I am happy to report that decency lives.
It’s alive and well. It exists in many quarters and in many human beings. The particular example of decency worth citing here exists in an auction house that was set to put a firearm on the block for the highest bidder.
Then it took the firearm off the auction market.
It belongs to a fellow named George Zimmerman. You remember this guy, right? He shot a 17-year-old boy to death in February 2012. Trayvon Martin died from a gunshot fired by Zimmerman as the boy was walking through a Florida neighborhood.
Zimmerman claimed he acted in self-defense. A trial jury agreed with him, acquitting him of murder charges.
The case, though, became the source of international outrage.
Zimmerman has continued to find himself in the news. He got into some kind of beef with a girlfriend; it involved assault and, yes, a gun was involved in the altercation.
He’s acted like a dirt bag since being acquitted.
Now he wants to sell the gun, presuming — I reckon — that he’ll get big bucks for the notorious pistol.
It was a disgusting notion that he’d put the gun on the auction block.
It was equally gratifying to hear that the auction house decided to pull the gun down, take it off the market and presumably give it back to Zimmerman.

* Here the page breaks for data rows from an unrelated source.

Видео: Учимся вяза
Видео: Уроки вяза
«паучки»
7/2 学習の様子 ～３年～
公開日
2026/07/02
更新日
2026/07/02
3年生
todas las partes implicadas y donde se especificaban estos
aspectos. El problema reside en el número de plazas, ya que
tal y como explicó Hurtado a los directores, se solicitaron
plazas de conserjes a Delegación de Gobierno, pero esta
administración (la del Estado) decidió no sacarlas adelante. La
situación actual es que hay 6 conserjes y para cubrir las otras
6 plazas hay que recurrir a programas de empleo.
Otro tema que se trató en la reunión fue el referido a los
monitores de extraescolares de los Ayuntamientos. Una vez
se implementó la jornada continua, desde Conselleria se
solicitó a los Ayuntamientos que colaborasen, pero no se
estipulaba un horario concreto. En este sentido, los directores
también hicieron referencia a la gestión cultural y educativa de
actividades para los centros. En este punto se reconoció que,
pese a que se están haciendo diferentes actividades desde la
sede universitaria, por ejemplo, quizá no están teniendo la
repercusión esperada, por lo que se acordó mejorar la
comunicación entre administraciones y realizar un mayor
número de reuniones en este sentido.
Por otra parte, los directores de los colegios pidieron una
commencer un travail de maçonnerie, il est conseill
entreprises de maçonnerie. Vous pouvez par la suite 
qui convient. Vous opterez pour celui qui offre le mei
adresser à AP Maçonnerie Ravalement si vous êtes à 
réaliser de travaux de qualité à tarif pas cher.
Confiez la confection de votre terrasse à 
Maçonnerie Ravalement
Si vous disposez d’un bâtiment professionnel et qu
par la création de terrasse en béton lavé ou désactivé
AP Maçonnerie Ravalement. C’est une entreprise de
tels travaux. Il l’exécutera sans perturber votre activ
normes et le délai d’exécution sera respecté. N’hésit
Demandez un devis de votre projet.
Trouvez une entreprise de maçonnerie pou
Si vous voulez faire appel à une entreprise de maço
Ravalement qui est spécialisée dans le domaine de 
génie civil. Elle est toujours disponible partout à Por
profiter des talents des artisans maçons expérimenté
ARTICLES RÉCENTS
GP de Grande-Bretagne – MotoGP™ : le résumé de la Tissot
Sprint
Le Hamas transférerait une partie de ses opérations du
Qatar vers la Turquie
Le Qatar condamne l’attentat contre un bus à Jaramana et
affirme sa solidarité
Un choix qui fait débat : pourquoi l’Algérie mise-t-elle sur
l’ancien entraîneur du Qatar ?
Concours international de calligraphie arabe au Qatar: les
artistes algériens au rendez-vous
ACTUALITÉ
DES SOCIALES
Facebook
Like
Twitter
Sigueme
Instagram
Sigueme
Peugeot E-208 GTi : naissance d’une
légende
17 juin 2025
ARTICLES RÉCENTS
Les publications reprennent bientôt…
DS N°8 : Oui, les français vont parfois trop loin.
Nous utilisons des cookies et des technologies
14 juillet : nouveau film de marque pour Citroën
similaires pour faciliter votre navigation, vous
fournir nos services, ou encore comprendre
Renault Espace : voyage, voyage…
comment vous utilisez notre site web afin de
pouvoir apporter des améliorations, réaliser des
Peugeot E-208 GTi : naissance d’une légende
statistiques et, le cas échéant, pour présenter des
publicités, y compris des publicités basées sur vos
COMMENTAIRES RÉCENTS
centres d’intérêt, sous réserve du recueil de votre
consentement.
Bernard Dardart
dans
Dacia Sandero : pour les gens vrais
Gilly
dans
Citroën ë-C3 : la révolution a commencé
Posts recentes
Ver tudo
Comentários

Zimmerman told a Florida radio station, “I’m a free American, and I can do what I’d like with my possessions.” Sure you are, George. You also are a public figure and your every move is now subject to public scrutiny.
That’s the price one pays in a free society for one’s actions, for better or worse.
Other “free Americans” are able to decide whether they support those actions. An auction house has chosen to do the right thing.